*** Block opens ***

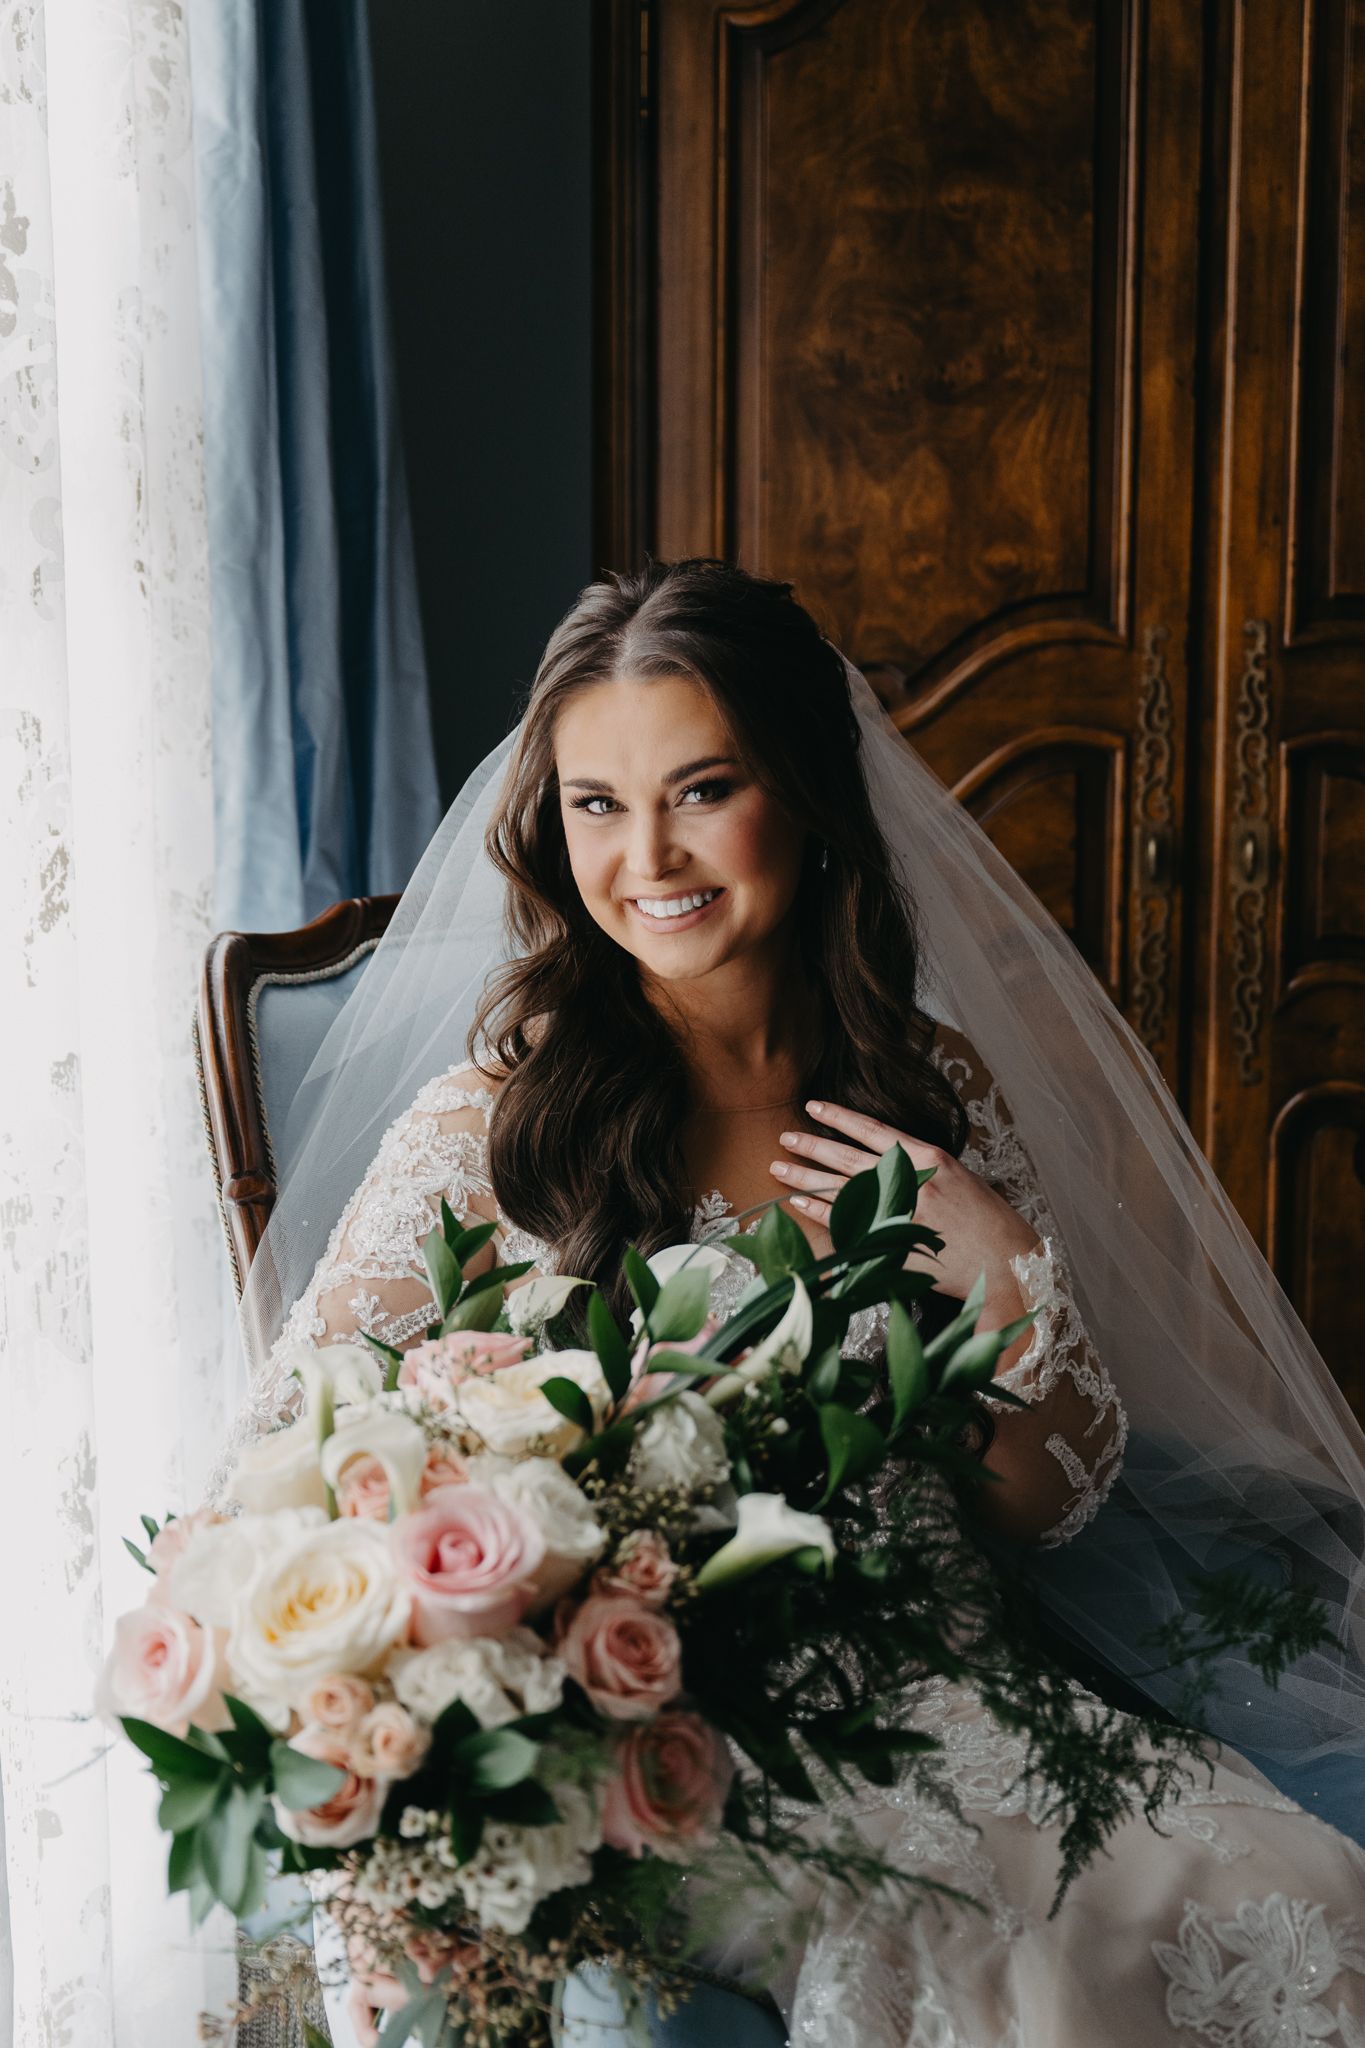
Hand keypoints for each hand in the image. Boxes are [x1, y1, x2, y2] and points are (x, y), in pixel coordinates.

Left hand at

*** Block closes ***
*** Block opens ***

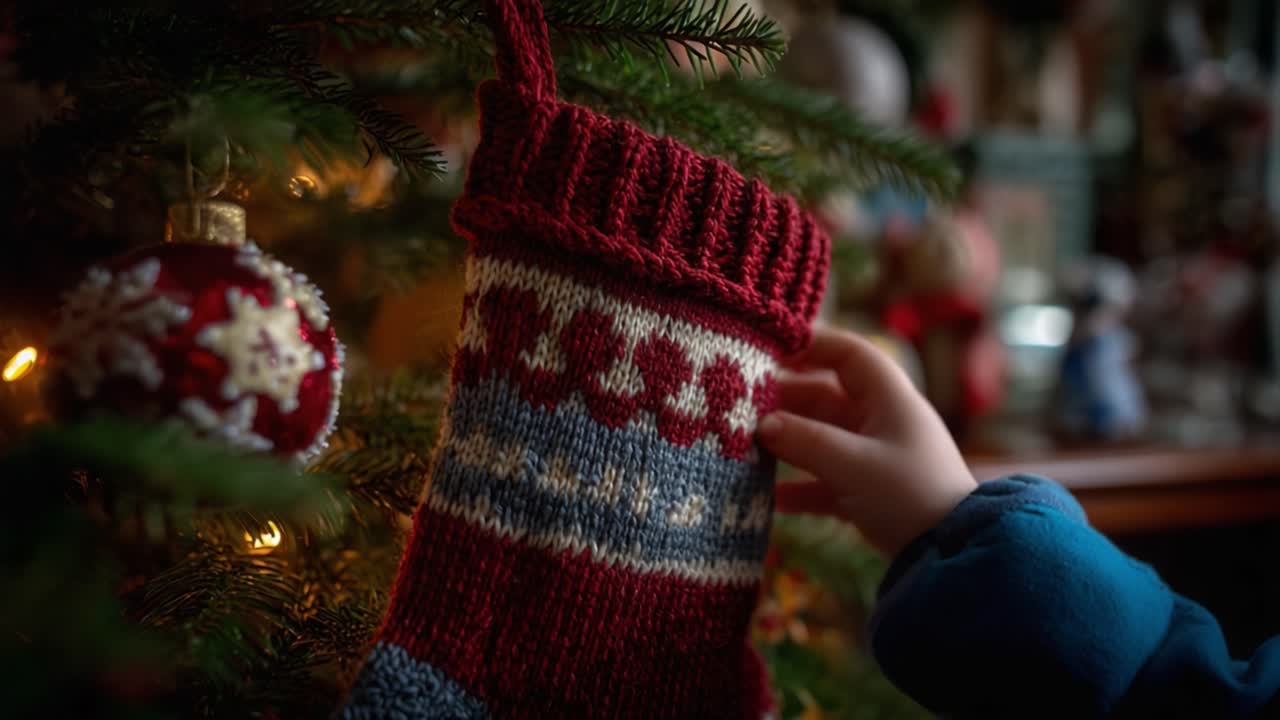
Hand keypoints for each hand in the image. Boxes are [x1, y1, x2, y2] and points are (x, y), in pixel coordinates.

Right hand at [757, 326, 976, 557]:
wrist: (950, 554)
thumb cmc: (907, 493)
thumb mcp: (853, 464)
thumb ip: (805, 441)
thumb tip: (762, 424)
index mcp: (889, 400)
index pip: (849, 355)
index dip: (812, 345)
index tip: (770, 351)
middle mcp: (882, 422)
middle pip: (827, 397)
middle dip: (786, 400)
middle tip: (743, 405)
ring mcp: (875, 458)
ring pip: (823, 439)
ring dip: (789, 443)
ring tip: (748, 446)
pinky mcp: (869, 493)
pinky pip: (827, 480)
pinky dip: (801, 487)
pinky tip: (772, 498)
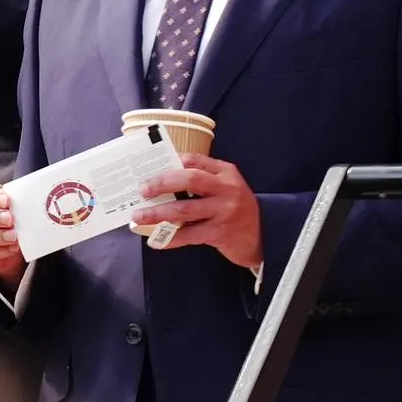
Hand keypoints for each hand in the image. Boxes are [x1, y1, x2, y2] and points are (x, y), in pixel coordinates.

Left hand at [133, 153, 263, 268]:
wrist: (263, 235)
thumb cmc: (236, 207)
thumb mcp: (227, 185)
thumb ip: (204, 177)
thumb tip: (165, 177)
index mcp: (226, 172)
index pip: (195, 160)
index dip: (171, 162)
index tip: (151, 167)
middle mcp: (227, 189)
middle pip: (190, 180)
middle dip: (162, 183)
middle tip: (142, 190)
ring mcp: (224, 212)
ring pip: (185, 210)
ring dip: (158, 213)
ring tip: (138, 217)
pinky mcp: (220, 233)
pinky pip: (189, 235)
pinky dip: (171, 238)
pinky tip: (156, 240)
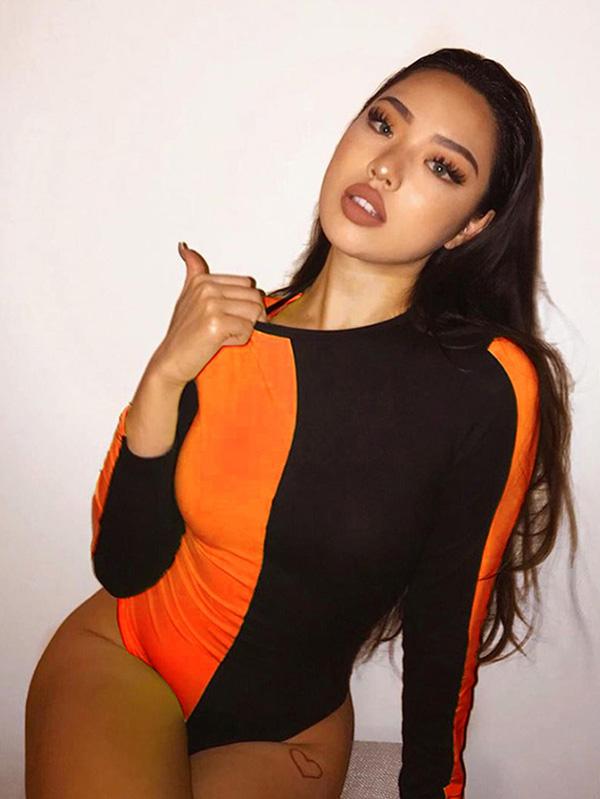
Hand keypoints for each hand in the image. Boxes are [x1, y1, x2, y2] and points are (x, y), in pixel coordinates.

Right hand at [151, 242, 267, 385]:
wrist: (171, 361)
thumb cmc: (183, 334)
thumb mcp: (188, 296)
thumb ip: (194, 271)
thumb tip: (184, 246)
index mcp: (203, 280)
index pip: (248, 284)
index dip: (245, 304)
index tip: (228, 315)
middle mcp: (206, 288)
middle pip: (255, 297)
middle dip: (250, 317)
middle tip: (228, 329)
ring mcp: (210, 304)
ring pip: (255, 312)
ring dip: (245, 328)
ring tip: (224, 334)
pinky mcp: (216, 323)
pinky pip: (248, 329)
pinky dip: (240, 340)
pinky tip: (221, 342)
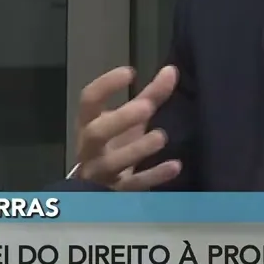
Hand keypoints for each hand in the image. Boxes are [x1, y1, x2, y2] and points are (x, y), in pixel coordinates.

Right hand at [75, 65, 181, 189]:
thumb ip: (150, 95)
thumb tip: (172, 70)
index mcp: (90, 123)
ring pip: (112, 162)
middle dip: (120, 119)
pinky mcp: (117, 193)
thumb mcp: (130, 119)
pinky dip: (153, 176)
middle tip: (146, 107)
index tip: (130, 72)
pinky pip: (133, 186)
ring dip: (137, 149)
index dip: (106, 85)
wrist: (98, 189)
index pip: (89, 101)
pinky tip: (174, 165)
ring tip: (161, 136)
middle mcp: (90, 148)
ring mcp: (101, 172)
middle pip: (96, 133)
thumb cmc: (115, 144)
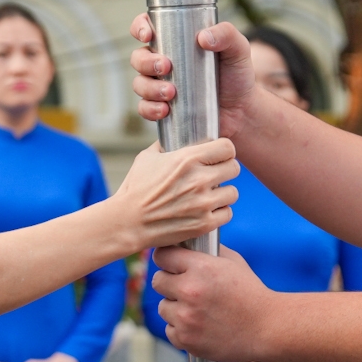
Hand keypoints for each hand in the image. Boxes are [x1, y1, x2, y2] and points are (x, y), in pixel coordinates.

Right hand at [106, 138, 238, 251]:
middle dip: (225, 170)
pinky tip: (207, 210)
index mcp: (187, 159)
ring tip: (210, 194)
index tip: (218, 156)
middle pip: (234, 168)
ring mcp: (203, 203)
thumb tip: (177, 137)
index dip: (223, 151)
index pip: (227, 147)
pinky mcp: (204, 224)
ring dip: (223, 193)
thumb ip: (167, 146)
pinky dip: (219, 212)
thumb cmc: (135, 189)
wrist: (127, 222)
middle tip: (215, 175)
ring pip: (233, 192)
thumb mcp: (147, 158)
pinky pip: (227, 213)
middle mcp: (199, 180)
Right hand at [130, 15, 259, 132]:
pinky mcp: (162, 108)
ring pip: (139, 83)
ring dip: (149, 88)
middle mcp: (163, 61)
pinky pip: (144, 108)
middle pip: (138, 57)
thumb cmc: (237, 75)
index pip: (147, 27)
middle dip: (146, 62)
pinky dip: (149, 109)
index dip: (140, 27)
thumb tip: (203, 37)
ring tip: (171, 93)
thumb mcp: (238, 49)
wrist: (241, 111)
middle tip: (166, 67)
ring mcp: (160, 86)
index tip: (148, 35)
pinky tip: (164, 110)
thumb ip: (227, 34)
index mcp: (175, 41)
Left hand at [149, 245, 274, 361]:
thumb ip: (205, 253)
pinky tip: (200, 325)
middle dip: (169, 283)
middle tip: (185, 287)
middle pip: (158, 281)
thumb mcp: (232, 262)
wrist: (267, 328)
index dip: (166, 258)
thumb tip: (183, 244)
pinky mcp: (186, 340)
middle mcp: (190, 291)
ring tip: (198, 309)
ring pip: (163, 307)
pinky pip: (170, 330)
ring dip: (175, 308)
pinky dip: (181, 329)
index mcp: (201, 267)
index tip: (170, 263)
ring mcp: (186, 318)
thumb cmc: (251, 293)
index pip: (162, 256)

*** Block closes ***
*** Block opens ***

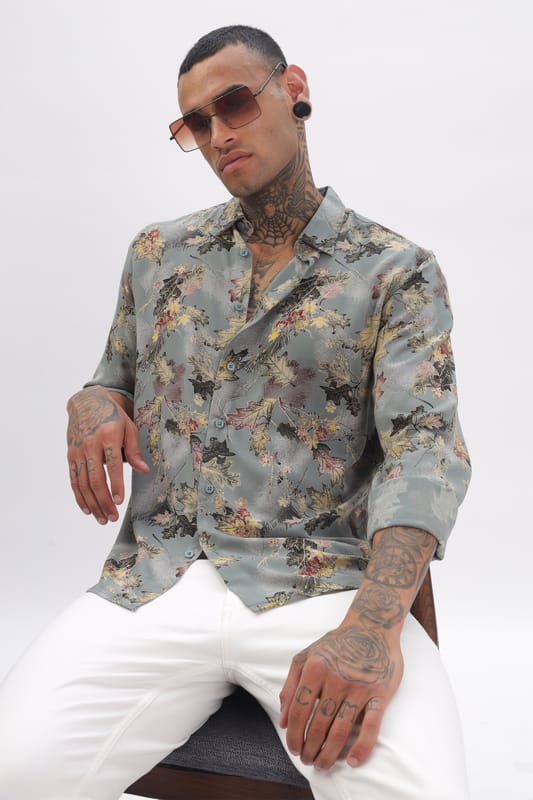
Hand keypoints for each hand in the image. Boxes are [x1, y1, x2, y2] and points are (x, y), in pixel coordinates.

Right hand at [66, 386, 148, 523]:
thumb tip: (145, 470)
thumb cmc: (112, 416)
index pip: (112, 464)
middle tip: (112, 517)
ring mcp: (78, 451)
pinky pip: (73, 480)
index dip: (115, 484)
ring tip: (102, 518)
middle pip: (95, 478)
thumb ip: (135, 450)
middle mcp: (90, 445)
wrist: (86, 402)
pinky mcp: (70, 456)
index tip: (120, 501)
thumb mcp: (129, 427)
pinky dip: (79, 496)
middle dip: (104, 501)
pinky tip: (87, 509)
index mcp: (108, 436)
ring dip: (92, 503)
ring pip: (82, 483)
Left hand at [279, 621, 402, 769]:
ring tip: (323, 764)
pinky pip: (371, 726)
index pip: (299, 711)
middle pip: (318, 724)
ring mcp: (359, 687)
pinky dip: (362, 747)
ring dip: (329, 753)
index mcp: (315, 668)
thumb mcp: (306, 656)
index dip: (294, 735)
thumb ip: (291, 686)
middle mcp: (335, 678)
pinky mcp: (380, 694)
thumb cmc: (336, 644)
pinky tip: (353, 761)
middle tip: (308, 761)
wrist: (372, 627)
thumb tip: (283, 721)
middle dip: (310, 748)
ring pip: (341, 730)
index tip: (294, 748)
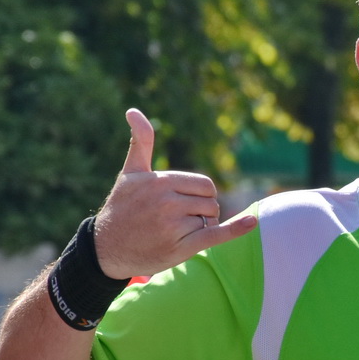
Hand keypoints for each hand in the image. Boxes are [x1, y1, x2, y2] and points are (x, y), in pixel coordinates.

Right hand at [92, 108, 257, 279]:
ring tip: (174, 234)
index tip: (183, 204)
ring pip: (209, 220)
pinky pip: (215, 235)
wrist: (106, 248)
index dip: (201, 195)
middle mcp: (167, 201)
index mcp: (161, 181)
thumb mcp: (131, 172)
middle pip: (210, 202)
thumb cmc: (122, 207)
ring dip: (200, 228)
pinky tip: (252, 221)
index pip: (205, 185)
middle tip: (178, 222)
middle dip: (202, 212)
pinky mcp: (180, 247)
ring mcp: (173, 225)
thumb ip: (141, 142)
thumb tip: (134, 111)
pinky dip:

*** Block closes ***

__About this exercise__.
Check each line of the entries for "Left" and copy those that have it.

__Result below__.
Left hand at
Left hand at [133, 153, 263, 268]:
Left hand at [149, 245, 274, 361]:
Left hand at [279, 621, 402, 769]:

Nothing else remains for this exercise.